START THE RECORDS

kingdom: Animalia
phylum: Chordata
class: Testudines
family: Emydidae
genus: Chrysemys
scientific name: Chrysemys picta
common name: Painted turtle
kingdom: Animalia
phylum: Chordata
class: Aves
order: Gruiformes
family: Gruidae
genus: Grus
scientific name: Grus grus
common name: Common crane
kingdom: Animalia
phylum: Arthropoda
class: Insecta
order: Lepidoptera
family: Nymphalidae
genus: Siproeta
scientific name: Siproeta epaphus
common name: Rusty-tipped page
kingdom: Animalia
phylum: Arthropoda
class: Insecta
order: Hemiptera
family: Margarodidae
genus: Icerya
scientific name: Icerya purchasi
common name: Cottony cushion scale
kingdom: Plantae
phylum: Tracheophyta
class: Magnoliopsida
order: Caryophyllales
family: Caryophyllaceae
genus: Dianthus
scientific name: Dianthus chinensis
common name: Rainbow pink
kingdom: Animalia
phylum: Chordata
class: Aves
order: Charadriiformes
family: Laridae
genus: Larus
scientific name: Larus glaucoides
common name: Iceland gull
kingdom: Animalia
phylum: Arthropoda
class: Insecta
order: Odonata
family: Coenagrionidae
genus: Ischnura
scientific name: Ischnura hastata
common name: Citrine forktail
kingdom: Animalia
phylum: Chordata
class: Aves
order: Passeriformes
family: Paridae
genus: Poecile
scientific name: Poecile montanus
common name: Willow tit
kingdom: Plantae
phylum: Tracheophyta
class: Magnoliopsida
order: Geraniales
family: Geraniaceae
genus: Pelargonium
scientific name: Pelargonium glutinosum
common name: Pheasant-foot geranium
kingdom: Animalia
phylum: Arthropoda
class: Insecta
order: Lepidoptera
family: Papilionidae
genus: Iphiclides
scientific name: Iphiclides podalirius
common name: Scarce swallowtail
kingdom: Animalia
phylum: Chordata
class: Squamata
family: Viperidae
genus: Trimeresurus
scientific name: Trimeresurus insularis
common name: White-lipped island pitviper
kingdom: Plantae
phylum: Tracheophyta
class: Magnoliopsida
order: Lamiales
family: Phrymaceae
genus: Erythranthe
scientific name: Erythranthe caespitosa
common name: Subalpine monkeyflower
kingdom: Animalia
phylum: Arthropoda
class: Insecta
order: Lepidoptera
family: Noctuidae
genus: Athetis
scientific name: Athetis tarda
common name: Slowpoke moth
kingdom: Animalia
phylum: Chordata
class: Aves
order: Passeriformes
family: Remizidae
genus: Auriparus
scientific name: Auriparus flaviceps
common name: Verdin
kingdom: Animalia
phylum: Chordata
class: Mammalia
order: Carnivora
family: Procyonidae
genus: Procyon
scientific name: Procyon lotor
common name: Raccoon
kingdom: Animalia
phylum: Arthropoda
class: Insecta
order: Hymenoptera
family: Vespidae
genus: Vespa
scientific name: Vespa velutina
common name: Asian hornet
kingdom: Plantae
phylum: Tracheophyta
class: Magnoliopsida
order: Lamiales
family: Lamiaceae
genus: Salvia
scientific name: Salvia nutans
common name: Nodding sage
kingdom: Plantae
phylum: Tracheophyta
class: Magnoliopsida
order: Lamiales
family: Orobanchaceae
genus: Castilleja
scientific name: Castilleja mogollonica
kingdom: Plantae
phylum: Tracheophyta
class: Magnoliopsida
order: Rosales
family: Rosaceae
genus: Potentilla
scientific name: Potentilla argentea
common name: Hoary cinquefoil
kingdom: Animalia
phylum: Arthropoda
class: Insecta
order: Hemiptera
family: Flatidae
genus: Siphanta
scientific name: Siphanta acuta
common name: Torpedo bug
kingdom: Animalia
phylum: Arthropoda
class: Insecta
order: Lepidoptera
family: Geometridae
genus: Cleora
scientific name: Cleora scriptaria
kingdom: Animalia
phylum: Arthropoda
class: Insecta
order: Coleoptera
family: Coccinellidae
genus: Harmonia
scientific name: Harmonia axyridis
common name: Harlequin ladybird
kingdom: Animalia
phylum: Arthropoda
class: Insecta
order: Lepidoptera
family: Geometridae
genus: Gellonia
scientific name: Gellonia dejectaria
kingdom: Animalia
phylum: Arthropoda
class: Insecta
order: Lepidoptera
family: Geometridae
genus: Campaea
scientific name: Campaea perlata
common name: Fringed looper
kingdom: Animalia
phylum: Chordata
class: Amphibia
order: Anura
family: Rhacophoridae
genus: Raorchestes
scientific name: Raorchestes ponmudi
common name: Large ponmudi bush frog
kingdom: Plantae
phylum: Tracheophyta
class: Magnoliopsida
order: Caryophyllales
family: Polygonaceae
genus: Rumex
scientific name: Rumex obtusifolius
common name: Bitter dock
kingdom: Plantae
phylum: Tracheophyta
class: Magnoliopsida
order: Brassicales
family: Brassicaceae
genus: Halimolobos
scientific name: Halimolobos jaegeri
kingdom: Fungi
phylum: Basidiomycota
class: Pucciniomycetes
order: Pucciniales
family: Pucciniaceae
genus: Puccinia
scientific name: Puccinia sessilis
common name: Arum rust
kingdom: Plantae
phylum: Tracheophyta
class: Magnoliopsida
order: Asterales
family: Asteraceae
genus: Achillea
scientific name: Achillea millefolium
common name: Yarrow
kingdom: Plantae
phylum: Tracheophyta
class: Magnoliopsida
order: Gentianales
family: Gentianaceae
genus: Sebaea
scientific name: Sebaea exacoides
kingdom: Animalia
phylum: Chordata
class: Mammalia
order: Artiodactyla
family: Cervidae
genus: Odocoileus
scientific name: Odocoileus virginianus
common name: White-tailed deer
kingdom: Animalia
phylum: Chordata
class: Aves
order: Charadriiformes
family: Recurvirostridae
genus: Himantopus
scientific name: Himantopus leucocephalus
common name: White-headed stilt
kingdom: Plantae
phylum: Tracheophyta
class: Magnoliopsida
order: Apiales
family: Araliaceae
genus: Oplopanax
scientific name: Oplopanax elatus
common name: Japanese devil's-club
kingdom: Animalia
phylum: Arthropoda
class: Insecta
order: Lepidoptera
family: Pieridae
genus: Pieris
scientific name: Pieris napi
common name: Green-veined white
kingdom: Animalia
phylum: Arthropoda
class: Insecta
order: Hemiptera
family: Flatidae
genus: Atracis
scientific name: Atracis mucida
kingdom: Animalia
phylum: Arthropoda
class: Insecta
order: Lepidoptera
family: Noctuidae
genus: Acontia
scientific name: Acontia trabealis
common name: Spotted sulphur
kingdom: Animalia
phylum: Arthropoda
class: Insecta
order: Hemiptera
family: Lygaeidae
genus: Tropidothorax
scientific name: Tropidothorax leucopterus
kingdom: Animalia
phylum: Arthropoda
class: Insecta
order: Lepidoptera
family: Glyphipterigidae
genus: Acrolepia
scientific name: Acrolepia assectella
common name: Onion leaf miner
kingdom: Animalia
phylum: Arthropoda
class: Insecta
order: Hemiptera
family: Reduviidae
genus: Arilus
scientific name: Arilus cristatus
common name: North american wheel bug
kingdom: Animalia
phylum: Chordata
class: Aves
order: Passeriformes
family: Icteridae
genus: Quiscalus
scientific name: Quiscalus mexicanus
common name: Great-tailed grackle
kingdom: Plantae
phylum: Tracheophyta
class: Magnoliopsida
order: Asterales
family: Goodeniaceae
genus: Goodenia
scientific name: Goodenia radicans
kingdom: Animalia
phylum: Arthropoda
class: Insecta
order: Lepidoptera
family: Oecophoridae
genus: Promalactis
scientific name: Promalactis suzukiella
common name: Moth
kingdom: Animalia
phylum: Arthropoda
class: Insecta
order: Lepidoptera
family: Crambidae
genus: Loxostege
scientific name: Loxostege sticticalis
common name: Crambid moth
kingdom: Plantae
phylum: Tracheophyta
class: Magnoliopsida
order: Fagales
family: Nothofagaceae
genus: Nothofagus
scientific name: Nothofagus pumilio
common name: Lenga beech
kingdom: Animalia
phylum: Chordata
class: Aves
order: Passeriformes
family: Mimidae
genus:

END THE RECORDS

## OBJECTIVE
Please rewrite the rows in the stretch from the line containing "genus: Cleora" through the line containing "common name: White-headed stilt", substituting "vernacular name" for "common name" and leaving everything else unchanged.

## RESULT FOR THIS TASK
genus: Cleora
scientific name: Cleora scriptaria
kingdom: Animalia
phylum: Arthropoda
class: Insecta
order: Coleoptera
family: Coccinellidae
genus: Harmonia
scientific name: Harmonia axyridis
vernacular name: Harlequin ladybird
kingdom: Animalia
phylum: Arthropoda
class: Insecta
order: Lepidoptera
family: Geometridae
genus: Gellonia
scientific name: Gellonia dejectaria
kingdom: Animalia
phylum: Arthropoda
class: Insecta
order: Lepidoptera
family: Geometridae
genus: Campaea
scientific name: Campaea perlata
vernacular name: Fringed looper
kingdom: Animalia
phylum: Chordata
class: Amphibia
order: Anura
family: Rhacophoridae
genus: Raorchestes
scientific name: Raorchestes ponmudi
vernacular name: Large ponmudi bush frog
kingdom: Plantae
phylum: Tracheophyta
class: Magnoliopsida
order: Caryophyllales
family: Polygonaceae
genus: Rumex
scientific name: Rumex obtusifolius
vernacular name: Bitter dock
kingdom: Plantae
phylum: Tracheophyta
class: Magnoliopsida
order: Brassicales
family: Brassicaceae
genus: Halimolobos
scientific name: Halimolobos jaegeri
kingdom: Fungi
phylum: Basidiomycota
class: Pucciniomycetes
order: Pucciniales
family: Pucciniaceae
genus: Puccinia
scientific name: Puccinia sessilis
vernacular name: Arum rust
kingdom: Plantae
phylum: Tracheophyta
class: Magnoliopsida
order: Asterales
family: Asteraceae
genus: Achillea
scientific name: Achillea millefolium
vernacular name: Yarrow
kingdom: Plantae
phylum: Tracheophyta
class: Magnoliopsida
order: Gentianales
family: Gentianaceae
genus: Sebaea
scientific name: Sebaea exacoides
kingdom: Animalia
phylum: Chordata
class: Mammalia
order: Artiodactyla
family: Cervidae
genus: Odocoileus
scientific name: Odocoileus virginianus
vernacular name: White-tailed deer
kingdom: Animalia
phylum: Chordata
class: Aves
order: Charadriiformes
family: Recurvirostridae
genus: Himantopus
scientific name: Himantopus leucocephalus
vernacular name: White-headed stilt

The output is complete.